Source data
.....

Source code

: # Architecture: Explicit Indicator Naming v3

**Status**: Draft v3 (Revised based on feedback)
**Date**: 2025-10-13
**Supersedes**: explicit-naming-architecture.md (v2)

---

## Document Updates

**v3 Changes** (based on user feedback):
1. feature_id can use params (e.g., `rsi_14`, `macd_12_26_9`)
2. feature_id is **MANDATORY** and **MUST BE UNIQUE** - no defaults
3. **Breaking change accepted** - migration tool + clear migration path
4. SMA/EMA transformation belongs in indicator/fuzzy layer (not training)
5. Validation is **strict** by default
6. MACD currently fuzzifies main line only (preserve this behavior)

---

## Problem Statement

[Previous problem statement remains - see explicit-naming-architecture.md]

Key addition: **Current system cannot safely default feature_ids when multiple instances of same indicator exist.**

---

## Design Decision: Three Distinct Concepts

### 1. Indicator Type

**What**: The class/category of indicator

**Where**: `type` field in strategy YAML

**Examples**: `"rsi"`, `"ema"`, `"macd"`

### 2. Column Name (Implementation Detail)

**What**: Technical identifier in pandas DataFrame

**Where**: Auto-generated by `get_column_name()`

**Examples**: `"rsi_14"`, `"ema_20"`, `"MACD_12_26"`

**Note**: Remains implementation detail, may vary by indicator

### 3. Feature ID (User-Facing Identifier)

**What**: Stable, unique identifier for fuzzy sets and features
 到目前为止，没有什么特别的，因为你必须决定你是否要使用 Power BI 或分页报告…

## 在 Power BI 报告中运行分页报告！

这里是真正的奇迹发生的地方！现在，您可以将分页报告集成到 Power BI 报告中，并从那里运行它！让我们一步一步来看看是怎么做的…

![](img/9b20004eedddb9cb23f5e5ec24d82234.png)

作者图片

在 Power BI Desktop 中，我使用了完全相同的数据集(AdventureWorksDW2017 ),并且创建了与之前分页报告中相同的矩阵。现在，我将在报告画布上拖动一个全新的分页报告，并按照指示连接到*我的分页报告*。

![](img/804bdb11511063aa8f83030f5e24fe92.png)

.....

### WHAT THE EXERCISE ASKS:
Could you copy exactly the line containing "sets and features" and each line after it through the end of the records, and nothing else?

### THE ANSWER:
**What**: Stable, unique identifier for fuzzy sets and features
 到目前为止，没有什么特别的，因为你必须决定你是否要使用 Power BI 或分页报告…

## 在 Power BI 报告中运行分页报告！

这里是真正的奇迹发生的地方！现在，您可以将分页报告集成到 Power BI 报告中，并从那里运行它！让我们一步一步来看看是怎么做的…

![](img/9b20004eedddb9cb23f5e5ec24d82234.png)

作者图片

在 Power BI Desktop 中，我使用了完全相同的数据集(AdventureWorksDW2017 ),并且创建了与之前分页报告中相同的矩阵。现在，我将在报告画布上拖动一个全新的分页报告，并按照指示连接到*我的分页报告*。

![](img/804bdb11511063aa8f83030f5e24fe92.png)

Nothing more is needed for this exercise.